Pass-by-reference means passing a reference (or memory address) of the variable to the method. Any changes made to the parameter inside the method directly affect the original variable. In Java, variables are never passed by reference. They are always passed by value, either the value itself (for primitives) or a copy of the reference (for objects). Some programming languages, like C++, support pass-by-reference explicitly using reference types (e.g., & in C++), where changes to the parameter inside the method affect the original variable.

Hey Shresthaseth,

Consider the following Java code: Pass-by-Value in Java:

public static void main(String[] args) { int x = 10; changeValue(x); System.out.println(x); // Output: 10 }

public static void changeValue(int a) { a = 20; // Does not change the original value of x }

In this example, x is passed to the changeValue method. However, a is a separate variable that receives a copy of the value of x (which is 10). Changing a inside the method does not affect the original value of x.

Hey Shreshthaseth,

Pass-by-Value in Java:

In Java, when you pass a primitive type to a method, you’re passing a copy of the value. Changes to the parameter inside the method do not affect the original value. Here’s a simple example:

public class PassByValueExample { public static void main(String[] args) { int x = 10; System.out.println("Before: " + x); // Output: Before: 10 modifyValue(x); System.out.println("After: " + x); // Output: After: 10 }

public static void modifyValue(int a) {
    a = 20;  // Modifying the parameter 'a'
}

}

In this example, x is passed by value to modifyValue() method. Even though a is modified inside the method, it does not affect the original value of x because a is a separate copy of x.
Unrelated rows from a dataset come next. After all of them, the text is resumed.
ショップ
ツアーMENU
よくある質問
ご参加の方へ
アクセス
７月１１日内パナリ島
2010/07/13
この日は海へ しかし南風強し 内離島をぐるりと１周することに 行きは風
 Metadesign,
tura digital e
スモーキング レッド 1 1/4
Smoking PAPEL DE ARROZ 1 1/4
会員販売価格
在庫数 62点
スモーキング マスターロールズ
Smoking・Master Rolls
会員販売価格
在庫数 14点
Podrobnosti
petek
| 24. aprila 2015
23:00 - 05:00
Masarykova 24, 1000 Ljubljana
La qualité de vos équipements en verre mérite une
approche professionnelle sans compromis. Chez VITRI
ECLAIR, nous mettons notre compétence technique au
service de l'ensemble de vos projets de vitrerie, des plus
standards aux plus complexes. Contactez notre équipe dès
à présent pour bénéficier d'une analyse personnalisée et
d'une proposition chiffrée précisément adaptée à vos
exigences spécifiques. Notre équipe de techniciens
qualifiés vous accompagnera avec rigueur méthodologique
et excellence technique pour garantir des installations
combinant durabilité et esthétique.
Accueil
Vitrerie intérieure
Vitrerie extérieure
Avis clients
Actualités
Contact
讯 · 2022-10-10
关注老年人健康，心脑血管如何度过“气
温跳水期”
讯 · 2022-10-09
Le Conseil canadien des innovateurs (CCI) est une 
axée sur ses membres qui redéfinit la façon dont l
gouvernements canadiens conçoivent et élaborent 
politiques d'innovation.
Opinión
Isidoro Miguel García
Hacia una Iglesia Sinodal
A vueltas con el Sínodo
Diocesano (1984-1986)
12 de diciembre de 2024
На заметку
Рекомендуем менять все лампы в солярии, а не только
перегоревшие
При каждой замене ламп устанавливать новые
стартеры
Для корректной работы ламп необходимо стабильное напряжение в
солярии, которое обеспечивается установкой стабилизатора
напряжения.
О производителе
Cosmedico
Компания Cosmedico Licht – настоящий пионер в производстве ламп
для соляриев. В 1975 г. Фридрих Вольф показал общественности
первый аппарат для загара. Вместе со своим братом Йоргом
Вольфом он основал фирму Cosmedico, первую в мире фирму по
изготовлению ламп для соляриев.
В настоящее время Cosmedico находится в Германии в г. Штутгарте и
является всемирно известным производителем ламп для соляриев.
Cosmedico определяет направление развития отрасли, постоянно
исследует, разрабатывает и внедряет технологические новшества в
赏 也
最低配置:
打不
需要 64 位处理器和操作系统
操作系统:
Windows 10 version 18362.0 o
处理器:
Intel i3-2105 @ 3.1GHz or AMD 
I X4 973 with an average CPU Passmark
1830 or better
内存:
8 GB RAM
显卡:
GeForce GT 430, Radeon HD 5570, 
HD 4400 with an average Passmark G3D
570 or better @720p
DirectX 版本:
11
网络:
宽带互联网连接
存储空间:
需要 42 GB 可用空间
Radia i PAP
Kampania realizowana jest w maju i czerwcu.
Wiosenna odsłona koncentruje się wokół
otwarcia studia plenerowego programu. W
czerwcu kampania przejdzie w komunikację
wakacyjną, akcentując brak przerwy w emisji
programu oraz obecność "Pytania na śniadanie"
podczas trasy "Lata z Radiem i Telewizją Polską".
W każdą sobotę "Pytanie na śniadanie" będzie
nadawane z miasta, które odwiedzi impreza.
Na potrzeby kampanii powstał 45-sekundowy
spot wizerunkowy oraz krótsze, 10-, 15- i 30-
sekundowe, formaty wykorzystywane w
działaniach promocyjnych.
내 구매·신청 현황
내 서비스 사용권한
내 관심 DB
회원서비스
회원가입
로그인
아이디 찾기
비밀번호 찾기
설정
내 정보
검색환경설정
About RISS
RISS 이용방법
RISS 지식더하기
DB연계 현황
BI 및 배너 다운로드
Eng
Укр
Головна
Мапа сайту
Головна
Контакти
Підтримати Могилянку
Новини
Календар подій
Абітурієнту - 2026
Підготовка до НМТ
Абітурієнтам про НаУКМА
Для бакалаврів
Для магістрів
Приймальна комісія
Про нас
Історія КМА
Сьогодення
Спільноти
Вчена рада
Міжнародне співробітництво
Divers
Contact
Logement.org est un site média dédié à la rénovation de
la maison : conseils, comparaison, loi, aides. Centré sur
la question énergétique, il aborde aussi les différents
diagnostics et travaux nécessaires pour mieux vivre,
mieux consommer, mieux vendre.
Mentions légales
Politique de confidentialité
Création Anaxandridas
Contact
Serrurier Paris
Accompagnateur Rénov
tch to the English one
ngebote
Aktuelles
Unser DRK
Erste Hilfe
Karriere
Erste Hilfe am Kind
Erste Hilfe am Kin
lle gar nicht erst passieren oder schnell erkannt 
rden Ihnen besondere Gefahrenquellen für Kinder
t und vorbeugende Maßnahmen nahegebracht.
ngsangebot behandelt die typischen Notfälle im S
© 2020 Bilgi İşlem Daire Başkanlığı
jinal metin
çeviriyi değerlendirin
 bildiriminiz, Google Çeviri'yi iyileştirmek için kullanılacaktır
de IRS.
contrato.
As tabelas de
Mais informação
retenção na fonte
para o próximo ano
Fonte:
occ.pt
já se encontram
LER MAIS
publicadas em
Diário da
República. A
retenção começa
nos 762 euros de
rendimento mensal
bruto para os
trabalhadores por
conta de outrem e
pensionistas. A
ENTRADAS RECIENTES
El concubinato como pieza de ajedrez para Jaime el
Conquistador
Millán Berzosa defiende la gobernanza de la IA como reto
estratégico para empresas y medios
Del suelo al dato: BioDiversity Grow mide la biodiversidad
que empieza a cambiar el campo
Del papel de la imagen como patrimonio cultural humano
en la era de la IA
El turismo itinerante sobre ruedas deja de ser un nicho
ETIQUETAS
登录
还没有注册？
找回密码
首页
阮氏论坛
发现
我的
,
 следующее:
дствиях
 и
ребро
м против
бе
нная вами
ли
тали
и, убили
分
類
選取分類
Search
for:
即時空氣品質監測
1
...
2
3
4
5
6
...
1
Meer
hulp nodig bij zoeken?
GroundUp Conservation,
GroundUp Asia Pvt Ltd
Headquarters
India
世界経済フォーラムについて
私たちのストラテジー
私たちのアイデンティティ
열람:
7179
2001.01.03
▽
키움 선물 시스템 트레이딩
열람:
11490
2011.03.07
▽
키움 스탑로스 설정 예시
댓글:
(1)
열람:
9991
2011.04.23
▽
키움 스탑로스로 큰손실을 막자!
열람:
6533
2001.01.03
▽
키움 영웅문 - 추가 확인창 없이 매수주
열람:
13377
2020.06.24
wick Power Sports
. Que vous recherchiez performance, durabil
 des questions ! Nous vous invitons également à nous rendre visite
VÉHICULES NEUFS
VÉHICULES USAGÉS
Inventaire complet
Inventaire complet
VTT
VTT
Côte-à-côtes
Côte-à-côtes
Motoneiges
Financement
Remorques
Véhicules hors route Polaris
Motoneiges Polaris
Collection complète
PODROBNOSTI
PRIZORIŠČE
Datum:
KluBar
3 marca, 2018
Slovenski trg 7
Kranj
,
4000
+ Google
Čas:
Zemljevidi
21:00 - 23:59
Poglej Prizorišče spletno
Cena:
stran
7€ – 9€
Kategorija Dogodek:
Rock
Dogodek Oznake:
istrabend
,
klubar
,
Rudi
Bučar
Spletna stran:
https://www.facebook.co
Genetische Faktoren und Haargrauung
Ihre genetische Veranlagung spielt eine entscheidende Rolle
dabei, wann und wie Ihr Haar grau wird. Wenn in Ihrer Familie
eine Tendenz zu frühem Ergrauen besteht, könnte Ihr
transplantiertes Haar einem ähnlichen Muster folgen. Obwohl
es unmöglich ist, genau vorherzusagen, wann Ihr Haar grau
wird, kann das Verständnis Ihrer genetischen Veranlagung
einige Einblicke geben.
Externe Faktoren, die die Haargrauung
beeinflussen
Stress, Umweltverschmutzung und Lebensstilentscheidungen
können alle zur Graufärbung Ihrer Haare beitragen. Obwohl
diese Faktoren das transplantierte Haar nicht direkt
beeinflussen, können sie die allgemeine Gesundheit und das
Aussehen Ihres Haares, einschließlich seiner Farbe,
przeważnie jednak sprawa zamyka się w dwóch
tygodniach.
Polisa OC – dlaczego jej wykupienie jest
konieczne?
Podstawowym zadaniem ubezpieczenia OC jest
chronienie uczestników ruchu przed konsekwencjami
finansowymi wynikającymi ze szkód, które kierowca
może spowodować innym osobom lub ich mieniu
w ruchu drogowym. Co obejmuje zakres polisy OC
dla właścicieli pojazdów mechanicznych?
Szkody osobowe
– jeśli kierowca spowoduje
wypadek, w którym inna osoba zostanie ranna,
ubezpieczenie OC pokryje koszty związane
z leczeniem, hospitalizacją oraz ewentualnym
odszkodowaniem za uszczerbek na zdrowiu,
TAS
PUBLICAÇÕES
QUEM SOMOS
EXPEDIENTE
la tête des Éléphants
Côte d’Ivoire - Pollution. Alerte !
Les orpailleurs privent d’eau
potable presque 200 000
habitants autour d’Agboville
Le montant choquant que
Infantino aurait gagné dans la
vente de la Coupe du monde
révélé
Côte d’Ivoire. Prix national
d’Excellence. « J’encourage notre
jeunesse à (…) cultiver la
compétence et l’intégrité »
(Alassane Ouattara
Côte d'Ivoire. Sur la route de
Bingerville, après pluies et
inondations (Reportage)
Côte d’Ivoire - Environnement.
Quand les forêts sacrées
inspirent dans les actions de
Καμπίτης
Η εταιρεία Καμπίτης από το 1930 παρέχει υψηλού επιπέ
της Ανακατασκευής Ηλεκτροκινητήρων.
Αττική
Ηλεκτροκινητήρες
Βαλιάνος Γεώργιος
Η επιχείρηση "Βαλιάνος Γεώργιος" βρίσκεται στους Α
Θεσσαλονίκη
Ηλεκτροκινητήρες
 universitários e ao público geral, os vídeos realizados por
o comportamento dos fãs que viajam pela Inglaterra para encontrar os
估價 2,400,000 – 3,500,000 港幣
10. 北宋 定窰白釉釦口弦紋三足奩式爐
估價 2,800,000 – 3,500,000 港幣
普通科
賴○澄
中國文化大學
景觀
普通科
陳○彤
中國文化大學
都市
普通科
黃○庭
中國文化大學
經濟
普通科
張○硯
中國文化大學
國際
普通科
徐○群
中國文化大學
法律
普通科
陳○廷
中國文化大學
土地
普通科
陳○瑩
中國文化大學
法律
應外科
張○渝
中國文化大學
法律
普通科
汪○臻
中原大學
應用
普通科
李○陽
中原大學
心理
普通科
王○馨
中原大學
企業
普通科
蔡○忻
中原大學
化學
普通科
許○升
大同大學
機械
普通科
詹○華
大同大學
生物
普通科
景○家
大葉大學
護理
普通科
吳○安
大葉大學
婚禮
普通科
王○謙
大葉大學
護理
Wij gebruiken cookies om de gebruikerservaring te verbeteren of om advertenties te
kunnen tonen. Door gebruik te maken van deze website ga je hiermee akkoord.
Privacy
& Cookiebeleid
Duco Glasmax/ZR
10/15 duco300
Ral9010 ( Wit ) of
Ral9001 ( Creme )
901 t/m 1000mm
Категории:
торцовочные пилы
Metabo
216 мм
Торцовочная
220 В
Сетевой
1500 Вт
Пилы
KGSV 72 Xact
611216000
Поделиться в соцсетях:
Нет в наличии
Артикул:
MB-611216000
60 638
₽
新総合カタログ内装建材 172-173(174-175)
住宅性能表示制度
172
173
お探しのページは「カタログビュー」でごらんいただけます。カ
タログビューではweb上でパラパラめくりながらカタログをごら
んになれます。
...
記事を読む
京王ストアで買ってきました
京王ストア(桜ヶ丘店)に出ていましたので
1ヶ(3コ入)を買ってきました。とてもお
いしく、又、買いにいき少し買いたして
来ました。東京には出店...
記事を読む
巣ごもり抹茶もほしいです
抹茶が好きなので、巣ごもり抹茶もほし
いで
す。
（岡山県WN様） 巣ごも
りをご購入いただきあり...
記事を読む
Pass-by-Reference in Java (Not Supported):

Java does not support pass-by-reference. When you pass an object to a method, you’re passing a copy of the reference, not the actual object. Changes to the object’s state inside the method are reflected outside because both the original reference and the copy point to the same object. However, the reference itself is passed by value. Here’s an example:

public class PassByReferenceExample { public static void main(String[] args) { StringBuilder sb = new StringBuilder(“Hello”); System.out.println("Before: " + sb); // Output: Before: Hello modifyReference(sb); System.out.println("After: " + sb); // Output: After: Hello World }

public static void modifyReference(StringBuilder str) {
    str.append(" World");  // Modifying the object referred to by 'str'
}

}

In this example, sb is passed to modifyReference() method. Although str is a copy of the reference to sb, changes made to the object’s state (appending " World") inside the method are visible outside because both sb and str point to the same StringBuilder object.